Metadata-Version: 2.1
Name: rawllm-evo
Version: 0.2.0
Summary: RawLLM – minimal orchestrator that exposes the raw power of LLMs
Author-email: cherninkiy <cherninkiy@gmail.com>
License: MIT
Project-URL: Homepage, https://github.com/cherninkiy/rawllm
Project-URL: Repository, https://github.com/cherninkiy/rawllm
Project-URL: Changelog, https://github.com/cherninkiy/rawllm/blob/main/CHANGELOG.md
Project-URL: Bug Tracker, https://github.com/cherninkiy/rawllm/issues
Keywords: llm,orchestrator,agent,anthropic,groq,gemini,plugin
Classifier: Development Status :: 4 - Beta
Classifier: Intended Audience :: Developers
Classifier: Programming Language :: Python :: 3
Classifier: Programming Language :: Python :: 3.10
Classifier: Programming Language :: Python :: 3.11
Classifier: Programming Language :: Python :: 3.12
Classifier: Topic :: Software Development :: Libraries :: Application Frameworks
Classifier: Topic :: Scientific/Engineering :: Artificial Intelligence
Requires-Python: >=3.10
Description-Content-Type: text/markdown
License-File: LICENSE
Requires-Dist: anthropic>=0.30.0
Requires-Dist: httpx>=0.27.0
Requires-Dist: python-dotenv>=1.0.0
Requires-Dist: click>=8.0.0

# RawLLM

Minimal POC of "dumb orchestrator – smart model". The LLM evolves itself by writing plugins (`add_plugin` / `run_plugin`). Inspired by MemPalace (96.6% on LongMemEval) and Claude Code’s TAOR loop. The core is immutable (<150 loc). HTTP transport is a plugin.

************

# WHAT IS REQUIRED
Reproduce the RawLLM package metadata word for word, from "Minimal POC of" up to and including "is a plugin.".

************

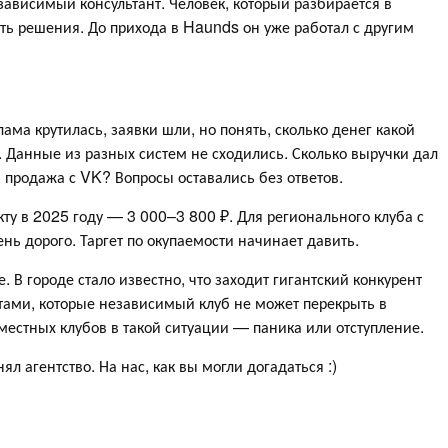
зависимый консультант. Человек, который разбирается в
ть решения. До прихода в Haunds он уже работал с другим
ама крутилась, заявки шли, но понять, сколько денег какой
 Данные из разных систем не сходились. Сколько выручки дал
 продажа с VK? Вопросы оставались без ответов.
ту в 2025 году — 3 000–3 800 ₽. Для регионального клуба с
нь дорого. Таргет по окупаемости начинает давить.
. В городе стало известно, что заходит гигантский конкурент
ами, которые независимый клуб не может перекрыть в
местных клубов в такой ситуации — паника или отступление.
л агентство. На нас, как вы могли догадаться :)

************

# ANSWER TO THIS EXERCISE
Minimal POC of "dumb orchestrator – smart model". The LLM evolves itself by writing plugins (`add_plugin` / `run_plugin`). Inspired by MemPalace (96.6% on LongMemEval) and Claude Code’s TAOR loop. The core is immutable (<150 loc). HTTP transport is a plugin.